Just weeks after the release of Batman V Superman, a reformation took place, leaving DC as a stand alone entity under the WB banner. The new initiative (as we understand it) is going to be leaving the films of the DCEU (Detective Comics Entertainment Universe) in the hands of their directors, in what we can assume will mean a more artistic and varied approach to individual films (i.e. Ben Affleck set to helm the new Batman film as the lead character and the director). What this means is that unlike the Marvel films, DC will (potentially) produce films that adhere to director demands–an auteur style. An incredibly bold move for a studio that already has issues with consistency in their super hero franchise thus far. This shake up, if performed right, would leave the DC audience with a variety of films that could stretch from dark comedies like Suicide Squad (referencing what we’ve seen in the most recent trailers), to a brooding drama (what we’ll likely get with the Batman film), to a feminist empowering action adventure (what we hope to see with the Wonder Woman in 2017), all of which will have a distinct style from their distinguished directors.
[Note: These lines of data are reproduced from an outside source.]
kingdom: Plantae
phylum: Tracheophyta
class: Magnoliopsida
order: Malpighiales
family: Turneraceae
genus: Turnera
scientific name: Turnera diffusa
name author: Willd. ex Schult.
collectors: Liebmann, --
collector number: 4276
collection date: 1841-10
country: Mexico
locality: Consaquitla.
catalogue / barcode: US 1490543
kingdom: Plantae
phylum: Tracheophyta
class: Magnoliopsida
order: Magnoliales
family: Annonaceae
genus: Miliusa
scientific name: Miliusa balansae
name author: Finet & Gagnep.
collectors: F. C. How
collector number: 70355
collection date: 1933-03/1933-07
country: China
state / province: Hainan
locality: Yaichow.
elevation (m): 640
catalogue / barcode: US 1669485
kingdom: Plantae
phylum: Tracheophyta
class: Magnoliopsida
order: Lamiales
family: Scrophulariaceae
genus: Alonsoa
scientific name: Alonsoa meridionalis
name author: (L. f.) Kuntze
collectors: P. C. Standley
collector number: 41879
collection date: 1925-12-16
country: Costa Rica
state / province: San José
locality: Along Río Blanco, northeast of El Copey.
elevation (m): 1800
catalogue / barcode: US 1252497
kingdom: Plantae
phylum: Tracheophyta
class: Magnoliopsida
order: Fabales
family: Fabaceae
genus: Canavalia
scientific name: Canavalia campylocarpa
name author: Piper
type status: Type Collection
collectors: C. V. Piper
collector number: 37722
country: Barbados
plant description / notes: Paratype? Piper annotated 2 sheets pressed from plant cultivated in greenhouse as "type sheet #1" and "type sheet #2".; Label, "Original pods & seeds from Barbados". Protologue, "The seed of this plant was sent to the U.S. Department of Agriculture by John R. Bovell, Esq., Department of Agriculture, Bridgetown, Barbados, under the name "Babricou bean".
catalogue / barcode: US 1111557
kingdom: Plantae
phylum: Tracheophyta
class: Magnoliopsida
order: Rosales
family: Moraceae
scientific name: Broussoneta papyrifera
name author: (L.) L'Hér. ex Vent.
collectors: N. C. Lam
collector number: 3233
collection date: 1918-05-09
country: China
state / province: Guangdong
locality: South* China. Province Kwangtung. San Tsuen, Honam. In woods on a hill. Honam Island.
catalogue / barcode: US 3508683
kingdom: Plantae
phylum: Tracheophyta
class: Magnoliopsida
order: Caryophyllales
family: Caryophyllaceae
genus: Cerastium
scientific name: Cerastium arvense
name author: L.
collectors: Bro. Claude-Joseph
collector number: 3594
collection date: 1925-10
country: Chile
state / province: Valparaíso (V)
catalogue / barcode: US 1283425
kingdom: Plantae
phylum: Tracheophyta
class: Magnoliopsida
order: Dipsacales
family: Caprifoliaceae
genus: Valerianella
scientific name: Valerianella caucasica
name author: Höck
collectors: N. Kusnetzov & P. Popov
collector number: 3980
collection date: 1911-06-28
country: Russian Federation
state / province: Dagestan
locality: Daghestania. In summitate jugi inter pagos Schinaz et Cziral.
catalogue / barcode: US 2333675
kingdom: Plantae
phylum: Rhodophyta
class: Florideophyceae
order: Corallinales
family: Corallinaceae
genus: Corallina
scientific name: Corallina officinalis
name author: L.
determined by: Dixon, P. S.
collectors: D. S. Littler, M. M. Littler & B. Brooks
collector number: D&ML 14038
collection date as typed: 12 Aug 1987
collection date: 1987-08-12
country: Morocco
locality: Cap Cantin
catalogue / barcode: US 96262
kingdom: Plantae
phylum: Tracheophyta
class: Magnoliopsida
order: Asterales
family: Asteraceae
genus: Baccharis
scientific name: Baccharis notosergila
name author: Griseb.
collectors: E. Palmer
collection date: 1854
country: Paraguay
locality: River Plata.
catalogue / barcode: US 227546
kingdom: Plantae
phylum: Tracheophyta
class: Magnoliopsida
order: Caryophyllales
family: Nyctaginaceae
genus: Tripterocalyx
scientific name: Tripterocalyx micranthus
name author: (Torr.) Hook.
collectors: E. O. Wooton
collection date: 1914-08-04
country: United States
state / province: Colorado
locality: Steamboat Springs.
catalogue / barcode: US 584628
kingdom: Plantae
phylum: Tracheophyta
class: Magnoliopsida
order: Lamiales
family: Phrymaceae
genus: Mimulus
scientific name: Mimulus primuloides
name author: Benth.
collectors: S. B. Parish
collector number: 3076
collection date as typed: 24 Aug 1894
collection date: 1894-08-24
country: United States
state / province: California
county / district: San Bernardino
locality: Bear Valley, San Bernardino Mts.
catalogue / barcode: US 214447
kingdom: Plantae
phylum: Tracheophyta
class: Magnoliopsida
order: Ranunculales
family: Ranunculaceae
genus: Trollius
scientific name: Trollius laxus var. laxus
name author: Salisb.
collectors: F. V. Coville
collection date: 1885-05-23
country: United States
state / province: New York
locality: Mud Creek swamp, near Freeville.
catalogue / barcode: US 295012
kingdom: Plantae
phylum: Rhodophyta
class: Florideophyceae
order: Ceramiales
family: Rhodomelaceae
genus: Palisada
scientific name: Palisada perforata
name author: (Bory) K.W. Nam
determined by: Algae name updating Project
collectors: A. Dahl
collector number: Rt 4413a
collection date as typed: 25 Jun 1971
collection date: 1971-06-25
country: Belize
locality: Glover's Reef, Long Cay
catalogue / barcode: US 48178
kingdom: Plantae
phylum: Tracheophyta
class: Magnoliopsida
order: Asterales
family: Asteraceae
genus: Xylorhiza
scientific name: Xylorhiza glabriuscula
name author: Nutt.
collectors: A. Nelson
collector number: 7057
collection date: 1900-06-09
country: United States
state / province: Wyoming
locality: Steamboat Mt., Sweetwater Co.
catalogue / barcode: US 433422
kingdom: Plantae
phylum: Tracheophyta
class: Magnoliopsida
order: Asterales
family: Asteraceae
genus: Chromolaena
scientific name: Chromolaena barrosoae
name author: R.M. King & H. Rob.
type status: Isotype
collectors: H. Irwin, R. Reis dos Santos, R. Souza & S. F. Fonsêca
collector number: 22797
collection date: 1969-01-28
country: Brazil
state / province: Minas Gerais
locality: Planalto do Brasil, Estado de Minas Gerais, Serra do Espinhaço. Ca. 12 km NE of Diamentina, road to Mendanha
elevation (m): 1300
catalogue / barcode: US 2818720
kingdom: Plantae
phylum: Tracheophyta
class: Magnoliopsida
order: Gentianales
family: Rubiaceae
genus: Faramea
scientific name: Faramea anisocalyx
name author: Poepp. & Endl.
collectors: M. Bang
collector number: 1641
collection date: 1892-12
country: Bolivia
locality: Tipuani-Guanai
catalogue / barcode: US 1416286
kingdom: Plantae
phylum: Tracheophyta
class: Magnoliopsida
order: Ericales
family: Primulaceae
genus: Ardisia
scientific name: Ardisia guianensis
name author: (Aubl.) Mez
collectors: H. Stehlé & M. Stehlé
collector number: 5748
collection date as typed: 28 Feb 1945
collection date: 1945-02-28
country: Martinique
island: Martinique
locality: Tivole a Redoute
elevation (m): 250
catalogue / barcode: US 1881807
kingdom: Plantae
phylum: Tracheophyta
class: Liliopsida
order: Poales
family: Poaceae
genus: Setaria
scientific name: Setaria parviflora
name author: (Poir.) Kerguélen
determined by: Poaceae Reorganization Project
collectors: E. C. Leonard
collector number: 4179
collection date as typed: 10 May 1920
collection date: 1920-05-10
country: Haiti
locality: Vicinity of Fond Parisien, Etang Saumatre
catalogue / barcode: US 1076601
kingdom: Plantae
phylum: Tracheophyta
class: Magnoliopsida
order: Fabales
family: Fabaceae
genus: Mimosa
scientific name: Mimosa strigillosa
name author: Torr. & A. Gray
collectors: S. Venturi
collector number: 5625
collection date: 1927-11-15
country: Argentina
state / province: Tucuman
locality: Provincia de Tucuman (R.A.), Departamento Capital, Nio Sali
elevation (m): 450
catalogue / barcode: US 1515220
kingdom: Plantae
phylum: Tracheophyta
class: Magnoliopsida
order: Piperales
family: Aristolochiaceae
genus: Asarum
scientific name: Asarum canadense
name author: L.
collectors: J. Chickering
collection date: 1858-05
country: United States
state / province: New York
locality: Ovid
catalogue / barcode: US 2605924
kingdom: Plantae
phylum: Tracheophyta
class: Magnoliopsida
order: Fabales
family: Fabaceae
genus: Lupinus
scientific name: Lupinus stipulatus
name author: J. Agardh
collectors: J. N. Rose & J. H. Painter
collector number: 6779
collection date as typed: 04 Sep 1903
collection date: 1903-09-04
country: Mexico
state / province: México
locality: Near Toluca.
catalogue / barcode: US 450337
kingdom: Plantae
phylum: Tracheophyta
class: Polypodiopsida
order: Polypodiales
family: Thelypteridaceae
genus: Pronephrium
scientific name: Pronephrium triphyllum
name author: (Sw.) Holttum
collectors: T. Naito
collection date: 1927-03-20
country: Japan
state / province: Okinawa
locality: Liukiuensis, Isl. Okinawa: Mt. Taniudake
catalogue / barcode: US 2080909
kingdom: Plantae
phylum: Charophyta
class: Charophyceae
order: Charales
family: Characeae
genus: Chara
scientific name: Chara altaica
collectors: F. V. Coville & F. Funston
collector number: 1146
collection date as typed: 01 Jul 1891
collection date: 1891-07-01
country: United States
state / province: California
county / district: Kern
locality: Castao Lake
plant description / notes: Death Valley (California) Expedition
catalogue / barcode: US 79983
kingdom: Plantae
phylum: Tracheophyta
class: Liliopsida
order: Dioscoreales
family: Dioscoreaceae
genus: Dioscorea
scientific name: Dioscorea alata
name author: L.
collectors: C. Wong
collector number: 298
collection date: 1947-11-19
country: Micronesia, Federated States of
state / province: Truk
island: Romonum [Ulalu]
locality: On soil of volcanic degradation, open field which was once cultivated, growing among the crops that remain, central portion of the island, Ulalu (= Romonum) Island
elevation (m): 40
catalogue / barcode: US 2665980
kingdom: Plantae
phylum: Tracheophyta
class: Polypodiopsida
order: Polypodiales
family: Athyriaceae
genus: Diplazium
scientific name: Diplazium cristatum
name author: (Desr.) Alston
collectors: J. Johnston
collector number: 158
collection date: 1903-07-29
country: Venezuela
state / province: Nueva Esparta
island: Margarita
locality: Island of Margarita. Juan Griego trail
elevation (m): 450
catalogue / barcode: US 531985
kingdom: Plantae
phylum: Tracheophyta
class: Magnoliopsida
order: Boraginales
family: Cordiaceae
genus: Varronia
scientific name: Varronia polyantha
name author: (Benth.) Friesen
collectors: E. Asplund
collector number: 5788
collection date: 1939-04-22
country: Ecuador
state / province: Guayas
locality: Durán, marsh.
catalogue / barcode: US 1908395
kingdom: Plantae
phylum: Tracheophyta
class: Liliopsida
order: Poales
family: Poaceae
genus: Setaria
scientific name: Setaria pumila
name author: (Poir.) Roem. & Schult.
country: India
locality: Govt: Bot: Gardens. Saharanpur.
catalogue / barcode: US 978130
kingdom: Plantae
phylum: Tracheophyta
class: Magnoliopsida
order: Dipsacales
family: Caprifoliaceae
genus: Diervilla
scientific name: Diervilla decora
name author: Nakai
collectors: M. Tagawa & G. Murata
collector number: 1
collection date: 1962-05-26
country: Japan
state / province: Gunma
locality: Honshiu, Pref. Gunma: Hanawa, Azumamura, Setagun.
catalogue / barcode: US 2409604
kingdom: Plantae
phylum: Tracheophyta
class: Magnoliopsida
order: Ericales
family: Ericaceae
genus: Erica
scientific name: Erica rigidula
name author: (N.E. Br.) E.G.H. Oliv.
The flaw with this concept resides in the DC audience. Audiences like consistency; it’s the whole reason we have blockbusters, and the reason why Marvel has had so much success. Consistency drives the ticket sales because fans know what they are getting before they walk in the theater. Even with Oscar winners like Affleck, a tonally different film with each addition in this franchise could spell disaster for the heroes we’ve waited decades to see.

Iron Man, the first outing for the Marvel Avengers franchise, did almost as well domestically as the tent pole film for the DCEU. Why is it that a formerly second rate hero has the power to outperform the two most influential characters in comic book history? Consistency.

When we see films that lack focus we lose our focus as well. Zack Snyder is a director who has no narrative focus, and therefore his films do not keep our attention. With a franchise that appears to lack focus, how can audiences be expected to line up? Batman V Superman was projected to break a billion dollars, and still has yet to do so. Sitting at a disappointing 871 million as of this writing, we await the home video release that has been touted as having even more content. And that’s the problem. The DCEU has decades of content; and they should be finding ways of adapting that content in a context that makes comprehensible sense. If the new material being inserted is of merit, great! But if it is just there to add a longer running time and create a director’s cut, then we should be wary of the course WB/DC is taking us on. Justice League should be the film we’ve all been waiting for, now it’s the one we’ll be paying attention to for all the wrong reasons. We’ll be watching to see if it fails, to see if it works, to see if it does justice.

Without the consistency audiences have come to expect, and with attention spans shortening by the day, can WB/DC really put their trust in a franchise of auteur comic book cinema? Thus far, WB/DC has shown that their directors are not always the best asset on set, yet they continue onward with characters we’re still waiting to see shine on the silver screen. Let us hope they do our heroes right.